Repeated Courses Students may repeat a course, unless otherwise specified, regardless of the grade received. Grades of C- or lower, however, cannot be used to meet degree program requirements and must be repeated. Grades for the initial attempt and all subsequent repeats remain on the student’s academic record and are factored into the GPA. Credit for the course will be given only once and all repeated courses must be completed at CLU.

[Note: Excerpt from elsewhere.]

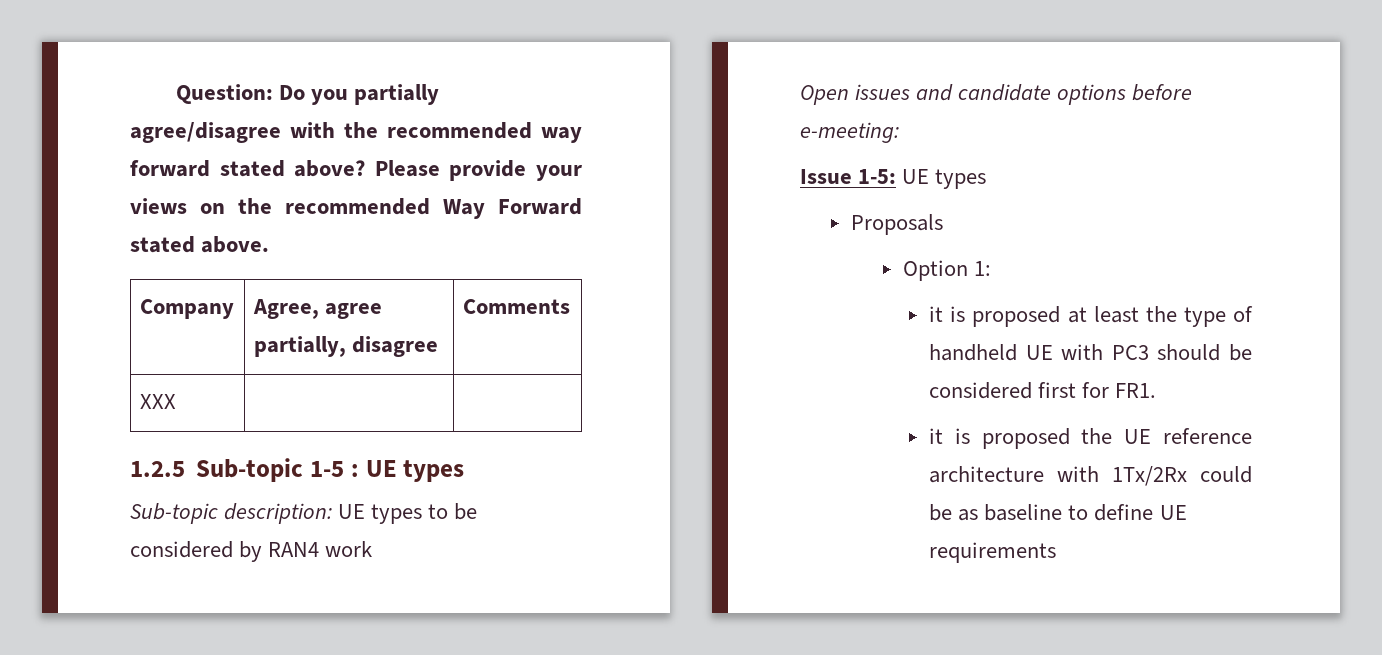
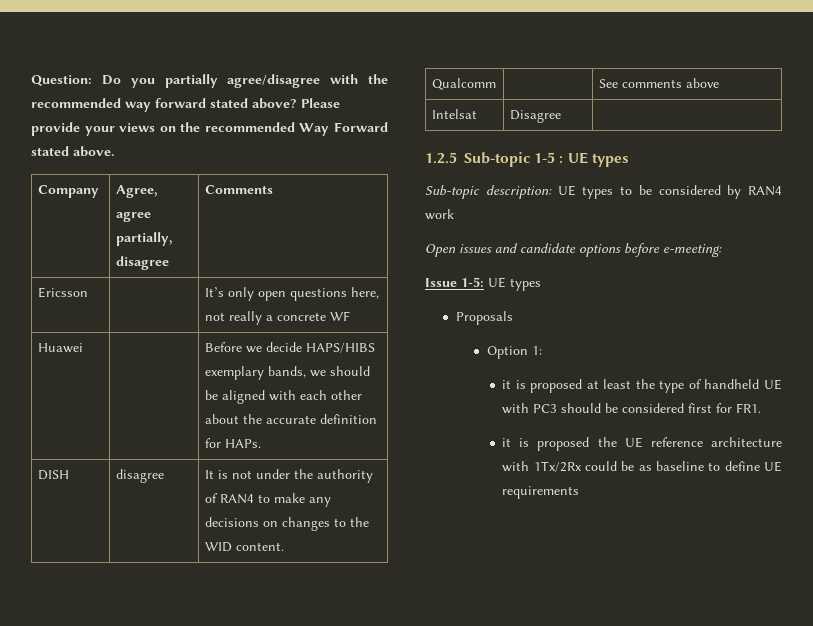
[139,394,176,409] XXX | -> [37,287,88,298] [204,287,379,301] [204,311,350,325] [37,343,83,353] [204,342,375,353] [204,366,370,380] [204,390,362,404] [204,414,377,424] [204,438,261,448] [37,470,69,480] [115,469,164,483] [204,469,373,483] [204,493,331,507] [204,517,369,531] [204,542,284,552] [431,78,496,90] [598,78,719,88] [431,109,477,119] [509,110,561,123] Ericsson | | It’s only open questions here, not really a concrete WF // Huawei | | Before we decide HAPS/HIBS exemplary bands, we should be aligned with each other about the accurate definition for HAPs. // DISH | disagree | It is not under the authority of RAN4 to make any decisions on changes to the WID content. // Qualcomm | | See comments above // Intelsat | Disagree

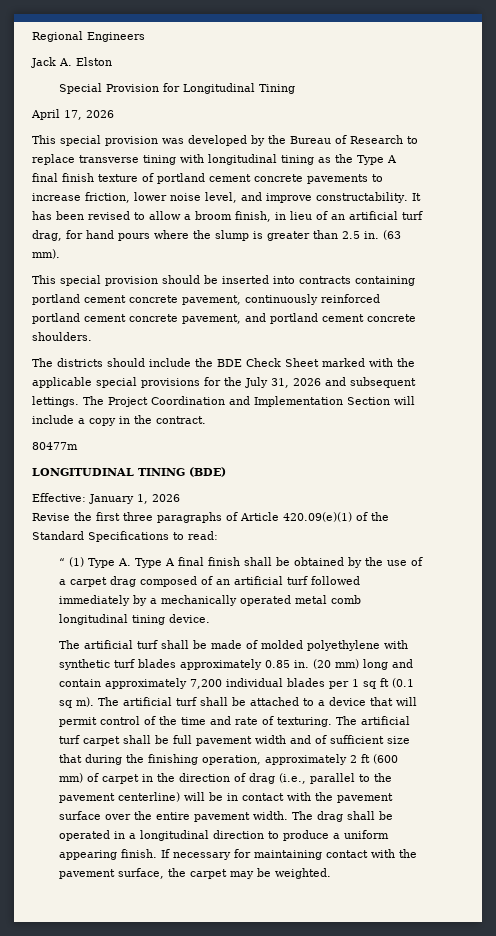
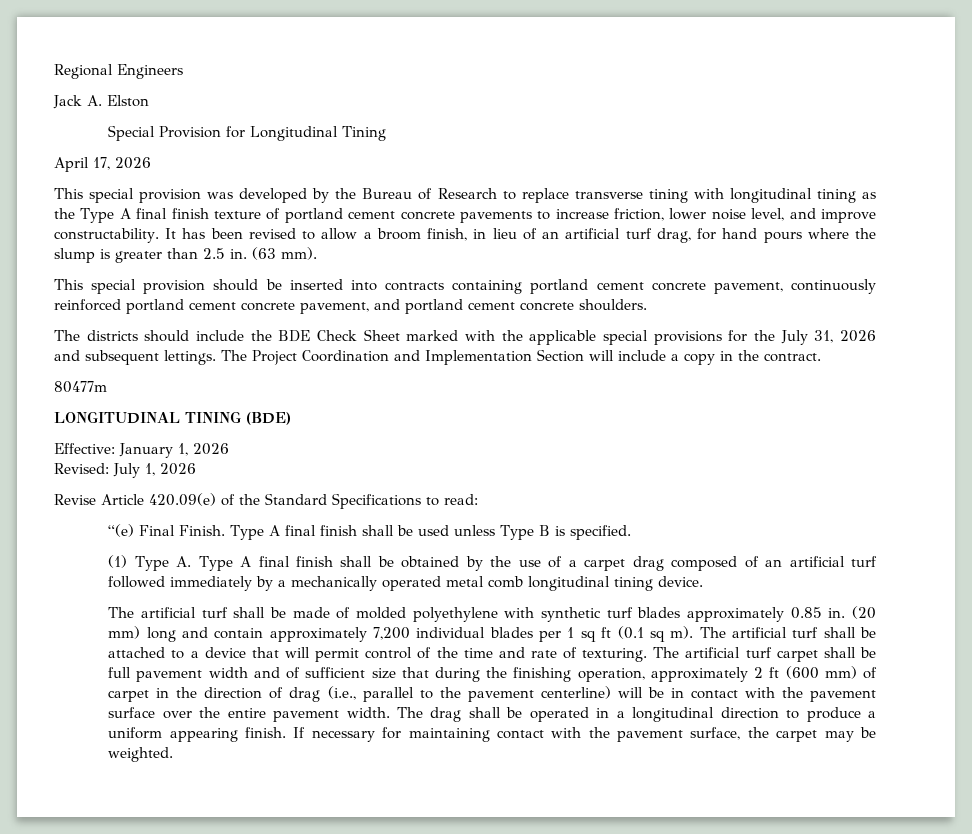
[32,512,352,523] Revise the first three paragraphs of Article 420.09(e)(1) -> [54,463,196,478] [54,493,216,506] Revised: July 1, 2026 // Revise Article 420.09(e)
[59,558,66,566] “ -> [108,524,632,540] “(e) Final Finish. Type A final finish shall be used unless Type B is specified. //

A minimum 3.0 CLU GPA and cumulative GPA are required of all students enrolled in a graduate program or enrolled in the teacher preparation program. Students whose CLU or cumulative GPA falls below 3.0 will be placed on academic probation. Students on academic probation are required to meet with their Program Director before the next term.  They have two terms to bring their CLU GPA and cumulative GPA up to 3.0. Students who fail to maintain a 3.0 CLU and cumulative GPA are subject to academic disqualification from the University.

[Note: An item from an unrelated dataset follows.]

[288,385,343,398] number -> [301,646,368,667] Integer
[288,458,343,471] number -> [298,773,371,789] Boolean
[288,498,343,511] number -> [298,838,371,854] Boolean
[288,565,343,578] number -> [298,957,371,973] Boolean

Attending graduate classes should be stimulating, informative and sometimes even fun, but only when the environment is conducive to learning. While teachers have varying levels of tolerance for various classroom behaviors, basic classroom etiquette shows courtesy and respect toward your classmates and teachers alike.

 Do ... 

  • Arrive on time and return from any breaks on time
  • Be respectful of other individuals - their thoughts, ideas and opinions
  • Address your professor with a formal title, unless told otherwise
  • Turn off your cell phone ring; if you must answer the phone, leave the room
  • If food is allowed, eat quietly
  • Ask the instructor questions if you do not understand the material being covered
  • Dress appropriately; don't reveal too much skin
  • Visit the professor during office hours, if needed
  • Be attentive and respectful
  • Actively participate without dominating discussions
  • Be courteous and listen to what others have to say
  • Respond to conflicting ideas and perspectives in a respectful manner
  • Speak so that all members of the group can understand what you are saying
  • Have FUN!


Don't ...

  • Text-message friends, answer the phone or surf the Web
  • Crunch food loudly or crinkle wrappers
  • Argue with the professor
  • Carry on side conversations during class (even if it relates to the class topic)
  • Leave class early without clearing it in advance
  • Send professor e-mails that are written too casually or lack punctuation
  • Make offensive comments or gestures or use offensive language
  • Bring children and/or pets (service animals excepted) to class


*The above lists are a compilation of recommended classroom DOs and DON’Ts.  These lists in no way constitute a complete listing.  Additional rules and regulations may be determined in class by the professor.